Mrs. Etamba observed that the Global Fund Round 9 Malaria component coming to the end of Phase I, raised a couple of key challenges in the area of monitoring and evaluation (M&E), financial management and program management/implementation. These gave rise for the need to check and make strategic modifications for the second phase, particularly in the program implementation structure, the target population and the reduction of the number of actors. SUFI phase 2 program will remain of national coverage and it will be implemented in the 10 regions of Cameroon targeting particularly the vulnerable groups made up of pregnant women and children less than five years.
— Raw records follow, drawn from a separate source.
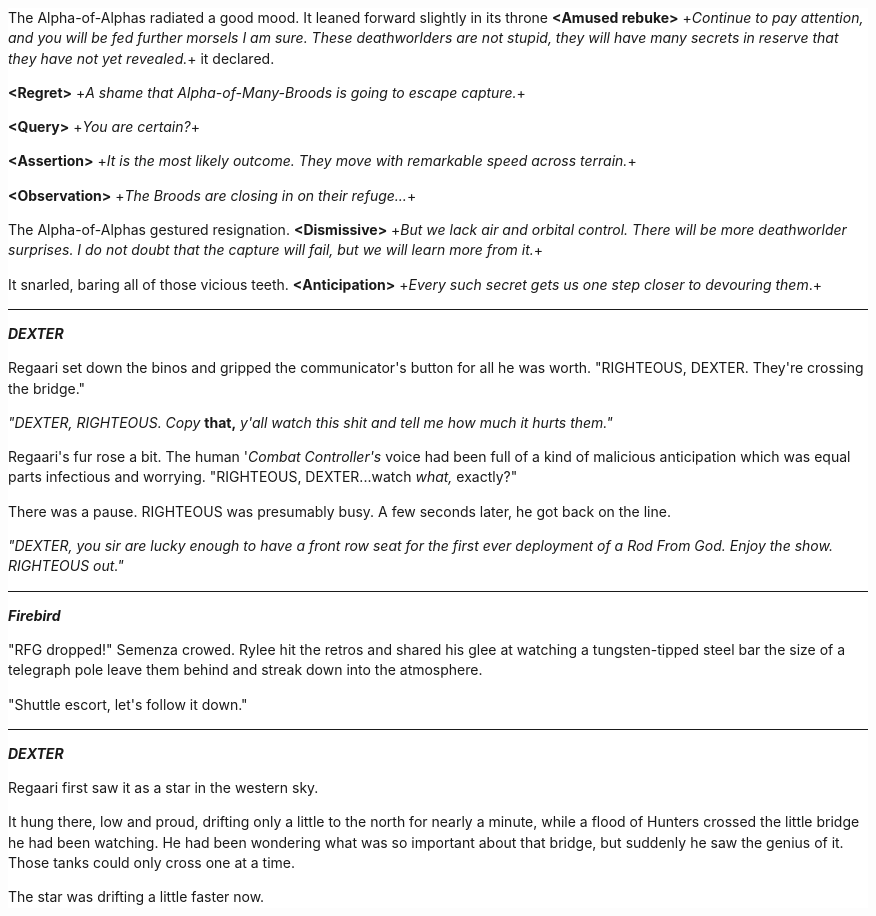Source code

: The Alpha-of-Alphas radiated a good mood. It leaned forward slightly in its throne **\<Amused rebuke\>** +*Continue to pay attention, and you will be fed further morsels I am sure. These deathworlders are not stupid, they will have many secrets in reserve that they have not yet revealed.*+ it declared.

 **\<Regret\>** +*A shame that Alpha-of-Many-Broods is going to escape capture.*+

**\<Query\>** +*You are certain?*+

**\<Assertion\>** +*It is the most likely outcome. They move with remarkable speed across terrain.*+

**\<Observation\>** +*The Broods are closing in on their refuge...*+

The Alpha-of-Alphas gestured resignation. **\<Dismissive\>** +*But we lack air and orbital control. There will be more deathworlder surprises. I do not doubt that the capture will fail, but we will learn more from it.*+

It snarled, baring all of those vicious teeth. **\<Anticipation\>** +*Every such secret gets us one step closer to devouring them*.+

* * *

***DEXTER***

Regaari set down the binos and gripped the communicator's button for all he was worth. "RIGHTEOUS, DEXTER. They're crossing the bridge."

*"DEXTER, RIGHTEOUS. Copy* **that,** *y'all watch this shit and tell me how much it hurts them."*

Regaari's fur rose a bit. The human '*Combat Controller's* voice had been full of a kind of malicious anticipation which was equal parts infectious and worrying. "RIGHTEOUS, DEXTER...watch *what,* exactly?"

There was a pause. RIGHTEOUS was presumably busy. A few seconds later, he got back on the line.

*"DEXTER, you sir are lucky enough to have a front row seat for the first ever deployment of a Rod From God. Enjoy the show. RIGHTEOUS out."*

* * *

***Firebird***

"RFG dropped!" Semenza crowed. Rylee hit the retros and shared his glee at watching a tungsten-tipped steel bar the size of a telegraph pole leave them behind and streak down into the atmosphere.

"Shuttle escort, let's follow it down."

* * *

***DEXTER***

Regaari first saw it as a star in the western sky.

It hung there, low and proud, drifting only a little to the north for nearly a minute, while a flood of Hunters crossed the little bridge he had been watching. He had been wondering what was so important about that bridge, but suddenly he saw the genius of it. Those tanks could only cross one at a time.

The star was drifting a little faster now.
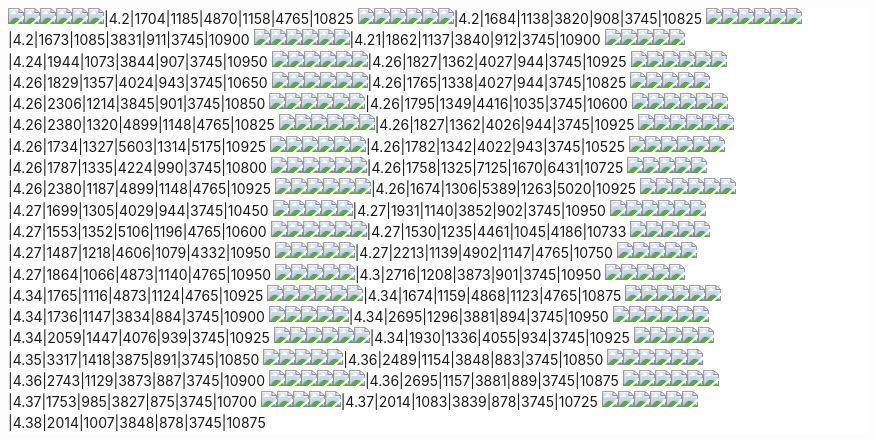 ![](/item/6672.png)![](/item/3091.png)![](/item/3087.png)![](/item/1001.png)![](/item/1055.png)![](/item/1037.png)|4.2|1704|1185|4870|1158|4765|10825
![](/item/6672.png)![](/item/3115.png)![](/item/3095.png)![](/item/1001.png)![](/item/1055.png)![](/item/1037.png)|4.2|1684|1138|3820|908|3745|10825
![](/item/6672.png)![](/item/3087.png)![](/item/3085.png)![](/item/1055.png)![](/item/1038.png)![](/item/1036.png)|4.2|1673|1085|3831|911|3745|10900
![](/item/6672.png)![](/item/3095.png)![](/item/3046.png)![](/item/1055.png)![](/item/1038.png)![](/item/1036.png)|4.21|1862|1137|3840|912|3745|10900
![](/item/6672.png)![](/item/6675.png)![](/item/3087.png)![](/item/1055.png)![](/item/3006.png)|4.24|1944|1073|3844|907|3745|10950
![](/item/6672.png)![](/item/3153.png)![](/item/6693.png)![](/item/1001.png)![](/item/1055.png)![](/item/1037.png)|4.26|1827|1362|4027|944|3745|10925
![](/item/6672.png)![](/item/3153.png)![](/item/3179.png)![](/item/1001.png)![](/item/1055.png)![](/item/1038.png)|4.26|1829|1357|4024|943|3745|10650
![](/item/6672.png)![](/item/3153.png)![](/item/3508.png)![](/item/1001.png)![](/item/1055.png)![](/item/1037.png)|4.26|1765|1338|4027|944|3745|10825
![](/item/6672.png)![](/item/3142.png)![](/item/3087.png)![](/item/1055.png)![](/item/1038.png)|4.26|2306|1214|3845|901|3745|10850
![](/item/6672.png)![](/item/3153.png)![](/item/3072.png)![](/item/1001.png)![](/item/1055.png)![](/item/1036.png)|4.26|1795|1349|4416|1035|3745|10600
![](/item/3036.png)![](/item/3091.png)![](/item/3095.png)![](/item/1001.png)![](/item/1055.png)![](/item/1037.png)|4.26|2380|1320|4899|1148|4765|10825
![](/item/6672.png)![](/item/3153.png)![](/item/6696.png)![](/item/1001.png)![](/item/1055.png)![](/item/1037.png)|4.26|1827|1362|4026|944|3745|10925
![](/item/6672.png)![](/item/3153.png)![](/item/6673.png)![](/item/1001.png)![](/item/1055.png)![](/item/1037.png)|4.26|1734|1327|5603|1314|5175|10925
![](/item/6672.png)![](/item/3153.png)![](/item/6695.png)![](/item/1001.png)![](/item/1055.png)![](/item/1037.png)|4.26|1782|1342|4022|943|3745|10525
![](/item/6672.png)![](/item/3153.png)![](/item/3074.png)![](/item/1001.png)![](/item/1055.png)![](/item/1036.png)|4.26|1787|1335|4224|990|3745|10800
![](/item/6672.png)![](/item/3153.png)![](/item/3156.png)![](/item/1001.png)![](/item/1055.png)![](/item/1037.png)|4.26|1758|1325|7125|1670|6431|10725
![](/item/3036.png)![](/item/3091.png)![](/item/6671.png)![](/item/1055.png)![](/item/1037.png)|4.26|2380|1187|4899|1148|4765|10925
![](/item/6672.png)![](/item/3153.png)![](/item/3139.png)![](/item/1001.png)![](/item/1055.png)![](/item/1037.png)|4.26|1674|1306|5389|1263|5020|10925
![](/item/6672.png)![](/item/3153.png)![](/item/3006.png)![](/item/1055.png)![](/item/1038.png)![](/item/1038.png)|4.27|1699|1305|4029|944|3745|10450
![](/item/6672.png)![](/item/3087.png)![](/item/3031.png)![](/item/1055.png)![](/item/3006.png)|4.27|1931|1140|3852|902|3745|10950
![](/item/3153.png)![](/item/3091.png)![](/item/3087.png)![](/item/1001.png)![](/item/1055.png)![](/item/1036.png)|4.27|1553|1352|5106|1196|4765|10600
![](/item/6672.png)![](/item/3153.png)![](/item/3078.png)![](/item/1001.png)![](/item/1055.png)![](/item/1036.png)|4.27|1530|1235|4461|1045|4186|10733
![](/item/6672.png)![](/item/3153.png)![](/item/3071.png)![](/item/1055.png)![](/item/3006.png)|4.27|1487|1218|4606|1079|4332|10950
![](/item/3036.png)![](/item/3091.png)![](/item/3046.png)![](/item/1055.png)![](/item/1038.png)|4.27|2213|1139|4902|1147|4765|10750
![](/item/3036.png)![](/item/3091.png)![](/item/3115.png)![](/item/1055.png)![](/item/3006.png)|4.27|1864|1066|4873|1140|4765|10950
![](/item/6675.png)![](/item/3036.png)![](/item/3095.png)![](/item/1055.png)![](/item/3006.png)|4.3|2716|1208|3873|901|3745|10950
![](/item/6672.png)![](/item/3091.png)![](/item/6671.png)![](/item/1055.png)![](/item/1037.png)|4.34|1765|1116|4873|1124|4765|10925
![](/item/6672.png)![](/item/3091.png)![](/item/3094.png)![](/item/1055.png)![](/item/1037.png)![](/item/1036.png)|4.34|1674|1159|4868|1123|4765|10875
![](/item/6672.png)![](/item/3085.png)![](/item/3095.png)![](/item/1055.png)![](/item/1038.png)![](/item/1036.png)|4.34|1736|1147|3834|884|3745|10900
![](/item/3095.png)![](/item/3036.png)![](/item/3031.png)![](/item/1055.png)![](/item/3006.png)|4.34|2695|1296|3881|894|3745|10950
![](/item/3153.png)![](/item/3033.png)![](/item/3087.png)![](/item/1001.png)![](/item/1055.png)![](/item/1037.png)|4.34|2059|1447|4076|939|3745|10925
![](/item/3153.png)![](/item/6676.png)![](/item/3087.png)![](/item/1001.png)![](/item/1055.png)![](/item/1037.png)|4.34|1930|1336|4055|934|3745|10925
![](/item/3095.png)![](/item/3036.png)![](/item/3142.png)![](/item/1055.png)![](/item/1038.png)|4.35|3317|1418|3875|891|3745|10850
![](/item/6672.png)![](/item/3142.png)![](/item/6696.png)![](/item/1055.png)![](/item/1038.png)|4.36|2489|1154|3848|883|3745|10850
![](/item/6676.png)![](/item/3036.png)![](/item/3046.png)![](/item/1055.png)![](/item/1038.png)![](/item/1036.png)|4.36|2743|1129|3873|887|3745|10900
![](/item/3036.png)![](/item/3031.png)![](/item/3046.png)![](/item/1055.png)![](/item/1037.png)![](/item/1036.png)|4.36|2695|1157|3881|889|3745|10875
![](/item/6672.png)![](/item/6675.png)![](/item/3115.png)![](/item/1001.png)![](/item/1055.png)![](/item/1036.png)|4.37|1753|985|3827|875|3745|10700
![](/item/6672.png)![](/item/6675.png)![](/item/3094.png)![](/item/1055.png)![](/item/1037.png)|4.37|2014|1083|3839|878|3745|10725
![](/item/6672.png)![](/item/6675.png)![](/item/3046.png)![](/item/1055.png)![](/item/1037.png)![](/item/1036.png)|4.38|2014|1007|3848|878|3745|10875
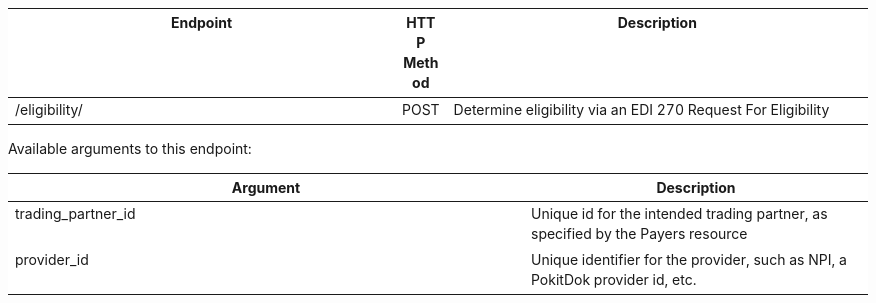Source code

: <table class="table table-striped table-bordered">

<thead>

<tr>

<th width="45%">Endpoint</th>

<th width="5%">HTTP Method</th>

<th>Description</th>

</tr>

</thead>

<tbody>

<tr>

<td>/eligibility/</td>

<td nowrap="">POST</td>

<td>Determine eligibility via an EDI 270 Request For Eligibility</td>

</tr>

</tbody>

</table>

Available arguments to this endpoint:

<table class="table table-striped table-bordered">

<thead>

<tr>

<th width="60%">Argument</th>

<th>Description</th>

</tr>

</thead>

<tbody>

<tr>

<td>trading_partner_id</td>

<td>Unique id for the intended trading partner, as specified by the Payers resource</td>

</tr>

<tr>

<td>provider_id</td>

<td>Unique identifier for the provider, such as NPI, a PokitDok provider id, etc.</td>

</tr>
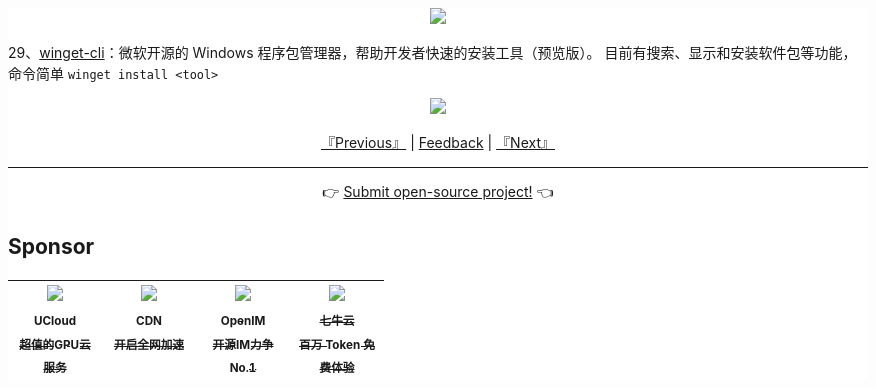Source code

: 
<p align="center"><img src='https://raw.githubusercontent.com/521xueweihan/img/master/hellogithub/50/40997482.png' style="max-width:80%; max-height=80%;"></img></p>

29、[winget-cli](https://hellogithub.com/en/periodical/statistics/click?target=https://github.com/microsoft/winget-cli)：微软开源的 Windows 程序包管理器，帮助开发者快速的安装工具（预览版）。 目前有搜索、显示和安装软件包等功能，命令简单 `winget install <tool>`


<p align="center"><img src='https://raw.githubusercontent.com/521xueweihan/img/master/hellogithub/50/197275130.png' style="max-width:80%; max-height=80%;"></img></p>



<p align="center">
    <a href="https://github.com/521xueweihan/HelloGitHub/blob/master/content/en/HelloGitHub49.md">『Previous』</a> | <a href='https://github.com/521xueweihan/HelloGitHub/issues/899'>Feedback</a> | <a href="https://github.com/521xueweihan/HelloGitHub/blob/master/content/en/HelloGitHub51.md">『Next』</a>
</p>

---
<p align="center">
    👉 <a href='https://hellogithub.com/en/periodical'>Submit open-source project!</a> 👈<br>
</p>

## Sponsor


<table>
  <thead>
    <tr>
      <th align="center" style="width: 80px;">
        <a href="https://www.compshare.cn/?utm_term=logo&utm_campaign=hellogithub&utm_source=otherdsp&utm_medium=display&ytag=logo_hellogithub_otherdsp_display">          <img src="https://raw.githubusercontent.com/521xueweihan/img_logo/master/logo/ucloud.png" width="60px"><br>
          <sub>UCloud</sub><br>
          <sub>超值的GPU云服务</sub>
        </a>
      </th>
      <th align="center" style="width: 80px;">
        <a href="https://www.upyun.com/?from=hellogithub">
          <img src="https://raw.githubusercontent.com/521xueweihan/img_logo/master/logo/upyun.png" width="60px"><br>
          <sub>CDN</sub><br>
          <sub>开启全网加速</sub>
        </a>
      </th>
      <th align="center" style="width: 80px;">
        <a href="https://github.com/OpenIMSDK/Open-IM-Server">
          <img src="https://raw.githubusercontent.com/521xueweihan/img_logo/master/logo/im.png" width="60px"><br>
          <sub>OpenIM</sub><br>
          <sub>开源IM力争No.1</sub>
        </a>
      </th>
      <th align="center" style="width: 80px;">
        <a href="https://www.qiniu.com/products/ai-token-api?utm_source=hello">
          <img src="https://raw.githubusercontent.com/521xueweihan/img_logo/master/logo/qiniu.jpg" width="60px"><br>
          <sub>七牛云</sub><br>
          <sub>百万 Token 免费体验</sub>
        </a>
      </th>
    </tr>
  </thead>
</table>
It will be recalled that the title of the Global Fund Round 9-Malaria Project being implemented in Cameroon is “Scaling Up Malaria Control for Impact in Cameroon 2011- 2015” and the goal is to contribute in the reduction of morbidity and mortality attributable to malaria by 50% by the end of 2015.
It is believed that if the actors play their roles well, an increase to at least 80% of the use of LLINs in the entire population and particularly among children under five and pregnant women will be achieved. The activities will raise to at least 80% IPT2 coverage among pregnant women; treatment according to the national malaria guidelines will increase to at least 80% of malaria cases at all levels; while all actors will have reinforced management capacity within the National Malaria Control Program. The strategies includes acquisition and distribution of LLIN to the general population; making available SP to pregnant women at ANC; purchase and supply of ACTs to health facilities; appropriate BCC (mass media and IPC) to promote adhesion to the various interventions; while monitoring and evaluation will be regular at grassroots.Pregnant women and children less than five years are vulnerable groups found in 52% of households of Cameroon. This means that there are 2,089,647 households representing a population of about 10,866,170 persons by the end of the project to be covered.